The first two verses reveal what David sees as the problem. Do you see the depth of David’s despair? Four times in these two verses he cries out “How long?” Maybe right now you find yourself crying out, “How long God must this go on!”

In v.3, David petitions God. Look what he says – “Look on me and answer” and “give light to my eyes.” Can you hear the urgency in David’s voice? Quite possibly, you have that same urgency today.

David is praying for victory in v.4. If losing wasn’t bad enough, the sting of hearing the victor boast after the victory was almost too much to bear. One of the hallmarks of David’s psalms is his awareness of both God and the enemy.

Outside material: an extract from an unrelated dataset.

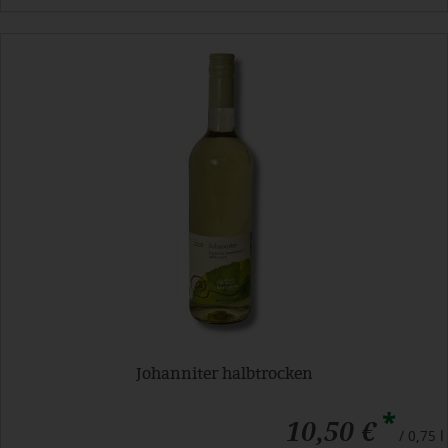
Johanniter halbtrocken
*
10,50 €
/ 0,75 l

We see in v.5, despite his agony, David declares God’s mercy. Even if he can rejoice in nothing else, here we see David rejoicing in God’s salvation, just possibly in that moment the only solid ground David is standing on. What are you rejoicing in today?

David began this psalm by pleading but in v.6 we see a huge transition. David’s pleading changes to praise! Even as he cries out “how long” to God, David’s eyes are enlightened, just as he asked them to be, and he moved from a place of woe is me to a place of praise, from a place of despair to a place of declaration!

So, today, whatever it is that you are facing, or how dry you feel, maybe even as you cry out “how long?,” will you allow yourself to sing Yahweh’s praise simply because He is good? Don’t let the trees or the morning mist lessen the beauty of the sun that is awaking from its night slumber.